Words words words that's all I'm saying wordy word-word word. And they mean pretty much nothing, too. However, let's break the cycle and say some meaningful words; not in the poignant, single-tear-tumbling-down-a-soft-cheek kind of meaningful, but meaningful as in the "has meaning" sense. So, I wrote about Lindsay Lowend's Wind Fish EP after I a) freaked out about the name of the EP, b) freaked out about the music of the EP, and c) freaked out with regards to both of these things. I'm a Zelda fan (sorry if u hate but haha on you u suk) so it was natural to check it out. The sound was like nothing I'd heard before so I just wrote like a madman until I was limp and dried up like washed up sea cucumber. And I waited for more stuff to appear and it didn't so I treasured the EP and listened to it a lot.
FLASH FORWARD to five minutes ago and I played Lindsay Lowend's latest 'Basement Dweller Overture' for literally a couple of seconds (I enjoyed it nonetheless), but I'm tired right now and want/need to go to bed/do something else. Flash forward to a full day later and I'm writing this again, but now in the safe wakefulness of daytime.

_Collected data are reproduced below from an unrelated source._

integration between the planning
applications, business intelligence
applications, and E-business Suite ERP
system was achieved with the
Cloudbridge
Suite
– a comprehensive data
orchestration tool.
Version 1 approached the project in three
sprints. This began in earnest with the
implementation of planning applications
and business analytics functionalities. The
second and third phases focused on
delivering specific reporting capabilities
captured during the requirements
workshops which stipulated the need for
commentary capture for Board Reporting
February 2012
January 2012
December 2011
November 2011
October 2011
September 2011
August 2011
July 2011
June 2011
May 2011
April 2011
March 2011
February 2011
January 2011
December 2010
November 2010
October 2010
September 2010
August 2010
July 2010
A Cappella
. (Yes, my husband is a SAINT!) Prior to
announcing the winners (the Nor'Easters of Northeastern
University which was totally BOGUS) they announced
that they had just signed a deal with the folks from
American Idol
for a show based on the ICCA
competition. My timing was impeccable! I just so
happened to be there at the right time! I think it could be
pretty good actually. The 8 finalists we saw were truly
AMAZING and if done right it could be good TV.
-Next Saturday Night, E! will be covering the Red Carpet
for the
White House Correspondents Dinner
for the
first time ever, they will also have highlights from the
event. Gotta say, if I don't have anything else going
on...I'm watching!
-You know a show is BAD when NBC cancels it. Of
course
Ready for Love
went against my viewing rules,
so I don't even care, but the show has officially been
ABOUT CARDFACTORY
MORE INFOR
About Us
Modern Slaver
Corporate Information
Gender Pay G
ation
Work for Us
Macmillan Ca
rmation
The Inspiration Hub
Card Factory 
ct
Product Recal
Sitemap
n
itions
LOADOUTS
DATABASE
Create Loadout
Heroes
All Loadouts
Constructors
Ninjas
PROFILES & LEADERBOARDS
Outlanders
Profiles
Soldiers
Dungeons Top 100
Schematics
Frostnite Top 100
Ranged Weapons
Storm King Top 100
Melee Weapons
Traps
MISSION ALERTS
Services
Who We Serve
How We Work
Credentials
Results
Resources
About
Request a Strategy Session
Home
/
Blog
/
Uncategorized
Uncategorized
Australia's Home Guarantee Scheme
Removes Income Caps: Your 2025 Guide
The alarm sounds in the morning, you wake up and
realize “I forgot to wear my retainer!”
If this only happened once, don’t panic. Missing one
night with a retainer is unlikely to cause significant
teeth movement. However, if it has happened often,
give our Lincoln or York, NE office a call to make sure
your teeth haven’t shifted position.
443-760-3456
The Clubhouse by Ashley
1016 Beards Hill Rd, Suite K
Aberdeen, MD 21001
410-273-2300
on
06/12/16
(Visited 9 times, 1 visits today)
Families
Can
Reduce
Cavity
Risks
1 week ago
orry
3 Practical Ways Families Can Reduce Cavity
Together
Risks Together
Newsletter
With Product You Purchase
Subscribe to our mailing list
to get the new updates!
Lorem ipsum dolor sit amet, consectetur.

The song begins with this indomitable bounce led more by the bass than the beat itself, which forms a nicely styled backdrop to the whole thing, the drums themselves thick and meaty. Something about the synthwork in this song is clean as anything – there is no dust to be found – surgical precision leads the way, with vocal samples or at least what sound like vocal samples sliced and diced and spread skillfully around like a clean mosaic of a buffet. The drums leave wonderful offbeat trails, oozing the heft of dubstep. But halfway through, what the egg happens? A piano solo; virtuosic and rich, it detaches your ears from the previous playground of electronic noises in that nodding-head hip-hop style beat, bringing you into a world where the music speaks for itself, painting colours of wonder and imagination.

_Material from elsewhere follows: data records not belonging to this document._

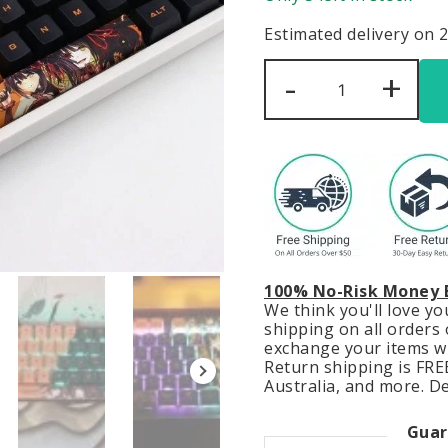
Estimated delivery on 
Date
-
+
A
Live
Keycaps
Set
Kurumi
Tokisaki
Anime
Orange
Black
quantity
100% No-Risk Money 
We think you'll love y
shipping on all orders o
exchange your items wit
Return shipping is FREE
Australia, and more. De
Guar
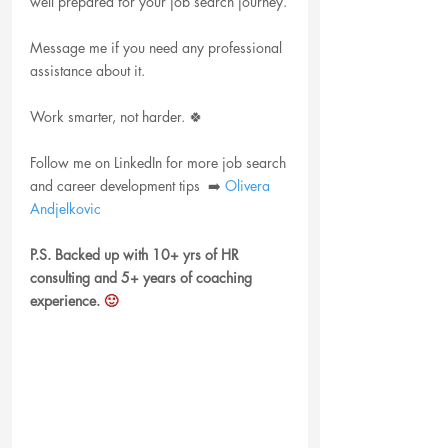
well prepared for your job search journey.
Message me if you need any professional 
assistance about it.
Work smarter, not harder. 🍀
Follow me on LinkedIn for more job search 
and career development tips  ➡️ 
Olivera 
Andjelkovic
P.S. Backed up with 10+ yrs of HR 
consulting and 5+ years of coaching 
experience.
 🙂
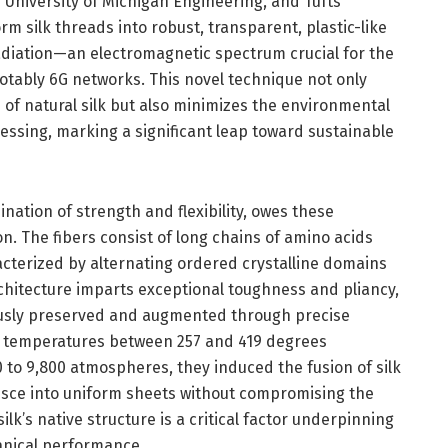
 University of Michigan Engineering, and Tufts
m silk threads into robust, transparent, plastic-like
adiation—an electromagnetic spectrum crucial for the
otably 6G networks. This novel technique not only
e of natural silk but also minimizes the environmental
ocessing, marking a significant leap toward sustainable
bination of strength and flexibility, owes these
on. The fibers consist of long chains of amino acids
acterized by alternating ordered crystalline domains
hitecture imparts exceptional toughness and pliancy,
ously preserved and augmented through precise
g temperatures between 257 and 419 degrees
to 9,800 atmospheres, they induced the fusion of silk
ce into uniform sheets without compromising the
silk’s native structure is a critical factor underpinning
anical performance.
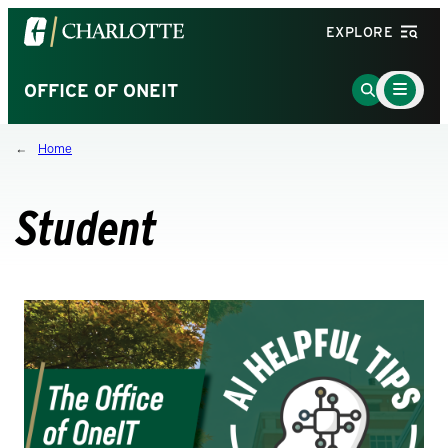
Visit
EXPLORE
the
University
Main
Go
OFFICE OF ONEIT
Menu
of
to
Toggle
North
Search
Home
Carolina
Page
at
Charlotte
Student
homepage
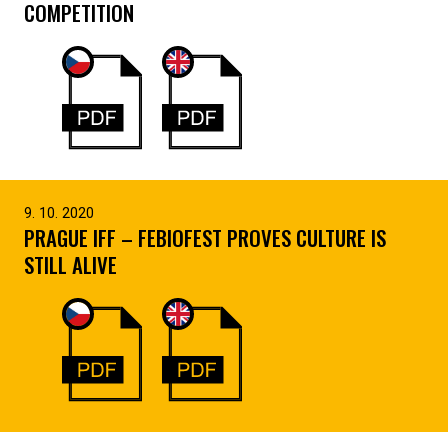
COMPETITION
9. 10. 2020
PRAGUE IFF – FEBIOFEST PROVES CULTURE IS
STILL ALIVE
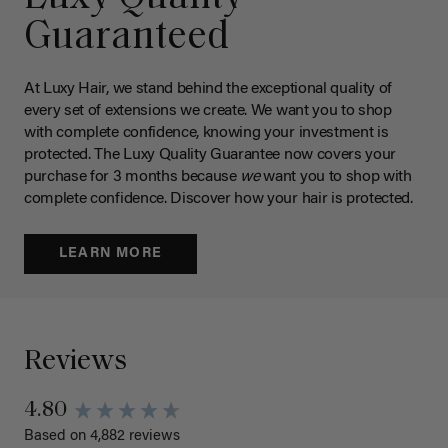
Guaranteed
At Luxy Hair, we stand behind the exceptional quality of
every set of extensions we create. We want you to shop
with complete confidence, knowing your investment is
protected. The Luxy Quality Guarantee now covers your
purchase for 3 months because
we
want you to shop with
complete confidence. Discover how your hair is protected.
LEARN MORE
Reviews
4.80
Based on 4,882 reviews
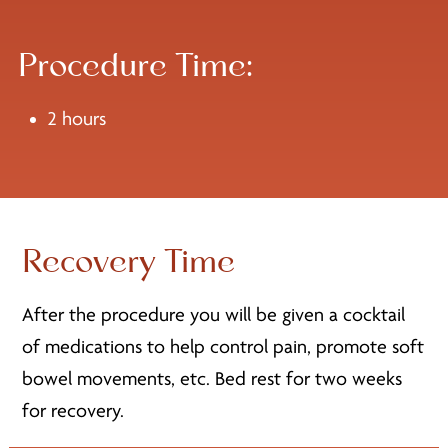
Procedure Time:
2 hours
Recovery Time
After the procedure you will be given a cocktail
of medications to help control pain, promote soft
bowel movements, etc. Bed rest for two weeks
for recovery.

That's before you're thrown into a chunk of electro-funk, filled with buzzing and elephant trumpeting sounds in a glorious section of glitch-laden cut-up style, filling your ears until the inspirational few notes that play at the end. There's always something intensely satisfying when you listen to a Lindsay Lowend song – maybe it's just me, but he seems to be able to conjure the same magic as the best videogame soundtrack without having to rely on any visuals whatsoever. His music is defined by jazz sensibilities – breaking off at tangents, having no main theme, exuding a wholly improvisational talent. It seems as though, with this in mind, this is the music of nerds or geeks or let's just say "the marginalised" – especially with this particular title, like an anthem for hikikomori – but then there are elements that boast the swagger of hip hop, the popular glitchgasm of dubstep, or juke's quick-step addictiveness, which throws any listener off with regards to pegging this in any particular genre or indeed annexing it for the benefit of some appreciation group or another.
What this really is… well it's the sound of a generation. It mirrors years of drip-feeding on popular culture and overstimulation thanks to gaming and the internet, retaining a retro nostalgia that makes for a clash of pre- and post-internet mindsets quite evident in the frenetic and wildly imaginative tracks from Lindsay Lowend.
BTW The awesome 80s-themed, souped-up Earthbound-Zelda style artwork was done by German sibling duo, Low Bros.